Launched in September 2013 as a medical booking application, Doctena.lu has since expanded to five other European countries. A customer satisfaction survey of 9,000 patients published on 28 March 2018 revealed that 96% were delighted with the Doctena service, and, on 29 March 2018 Crown Prince Guillaume of Luxembourg welcomed one of its co-founders to a royal reception. Not bad work for a company that is only five years old.
“From the very beginning, there was strong interest from patients to use our services. Nowadays people are used to organising their lives with online tools and platforms, so expanding this habit to healthcare is a natural move,” Fontaine said.
Doctors, however, have been a bit more cautious. “Adoption by doctors always takes a bit longer than the innovation-driven adoption by patients because doctors have stronger requirements in terms of constraints and change management,” he explained.
Booking by phone is so year 2000
Having said that, he added, “Our best performing doctors have succeeded in getting more than 50% of their total bookings online in just a few months. For others it has taken a bit longer for them to change their habits.”
Fontaine believes that doctors are looking for more efficiency and will come to see that online health management is the way forward. “If your customer base uses online platforms for almost all of their life management (planning holidays, making payments, organising their family activities, ...) you cannot close the door to online health management without risking being left out.”
“In any case, booking medical appointments via a secretary on the telephone is so year 2000.”
Technology good, but listening as important
On the issue of how important technology is to improving access to healthcare, Fontaine said that it is important get priorities straight from the outset.
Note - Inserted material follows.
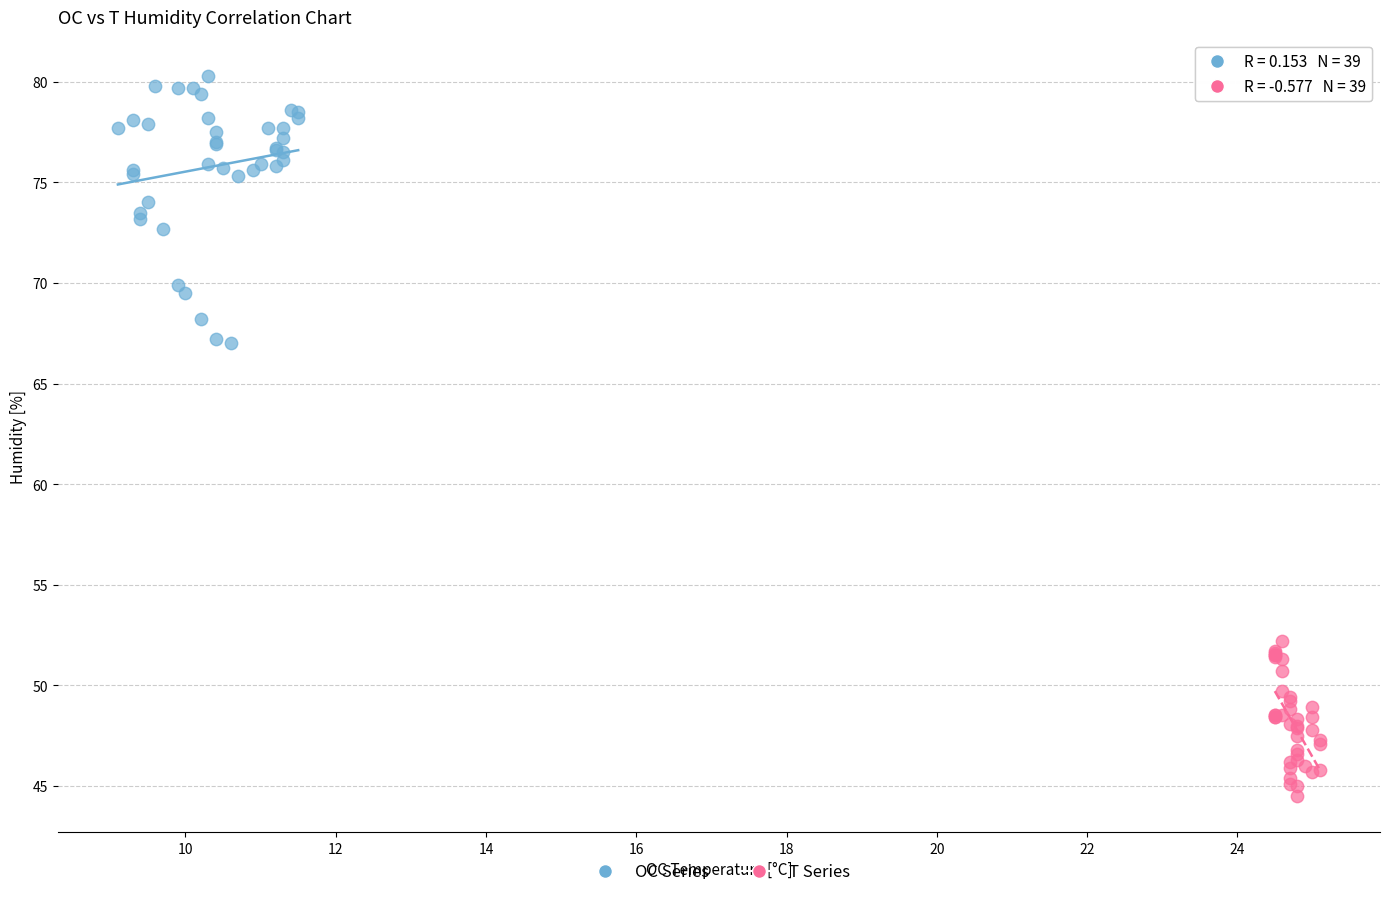

Which series has the widest spread of Y values?

OC Series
For him, it is important to have a strong technological backbone in order to continually innovate to meet aggressive business targets and compete, but what is more important is listening to what the customer needs.
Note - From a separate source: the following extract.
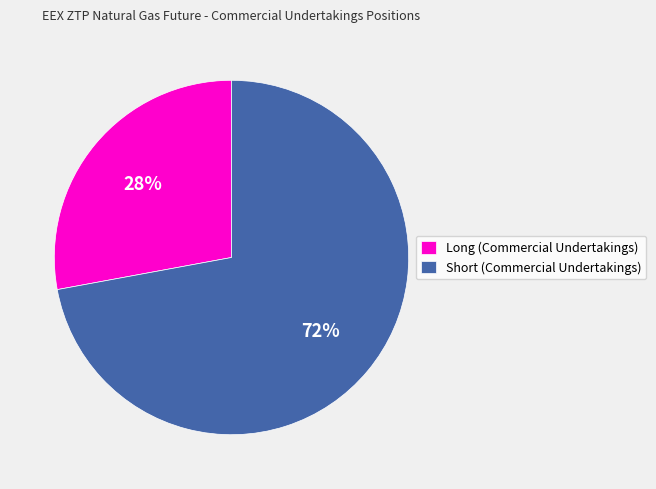

What is the largest slice in the pie chart?

Short (Commercial Undertakings)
“At the end of the day, it matters little which programming language or which architecture patterns you use. What is important is that you understand what the users (patients and doctors) want and need, then make the best choices that allow you to meet these requirements quickly and in a sustainable way.”
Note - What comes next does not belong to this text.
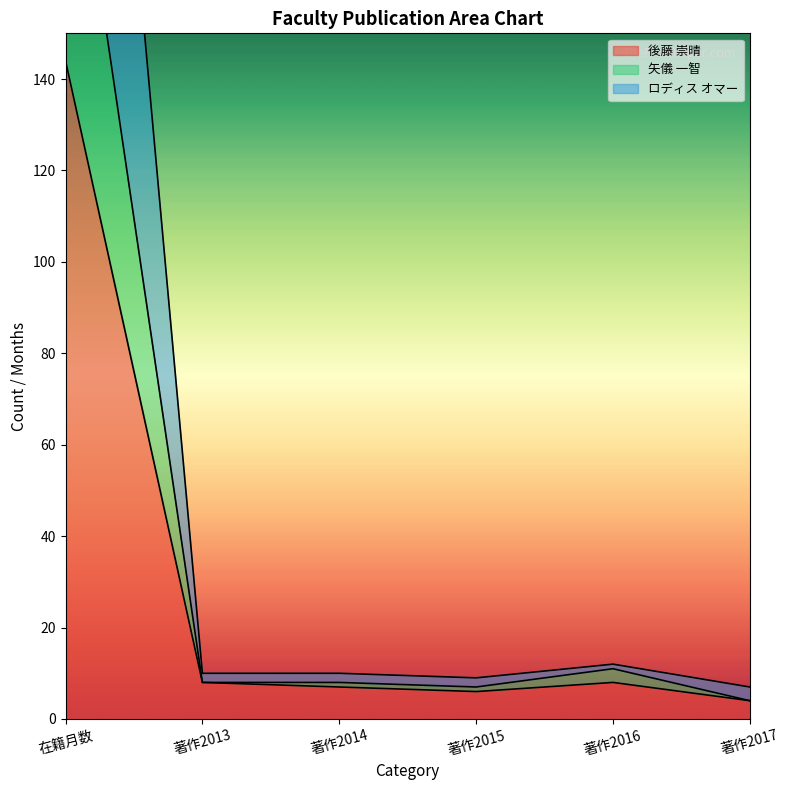

How many lines are shown in the chart?

3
But technology does make it easier
Listening is good, but technology does make taking action much more practical and efficient for both patients and doctors.
“Patients can easily and quickly find a doctor and book an appointment at any time of the day from wherever they are, without spending time in a phone waiting queue. They are automatically reminded of their appointments, and they can view and manage their "medical team" and appointment history from within a central point of access.”
Not only that, but they can avoid uncomfortable conversations. “For many patients, having to call a practice assistant and explain their health issues to a stranger can be a real challenge, even a barrier. Booking your appointment online without having to have personal contact before you actually see the doctor, helps patients who might otherwise not have gone to see a doctor.”
Doctors can focus on health, not agendas
As for medical practitioners, “they see better efficiency and increased productivity by using Doctena's tools. Often the calls a practice secretary deals with mostly concern the manual synchronisation of patient's preferences and the doctor's availabilities. This is something that software can handle, and the time saved can be used more efficiently by the doctor or the assistants doing more valuable work. In a nutshell, Doctena frees up time for the practitioner to care about the patient's issues instead of wasting time synchronising agendas.”
A royal seal of approval
On Thursday 29 March 2018, co-founder of Doctena, Patrick Kersten, was received by HRH Crown Prince Guillaume at the Grand Ducal palace. How was this moment for Doctena?
“Not many companies in Luxembourg have had this privilege and seeing Doctena in this very limited list after only five years of existence is a great motivational booster. The audience marks the spot in Doctena's lifetime where we are a known and established name in Luxembourg. I am personally looking forward to more audiences where Patrick meets royals and dignitaries of the other countries we are active in.”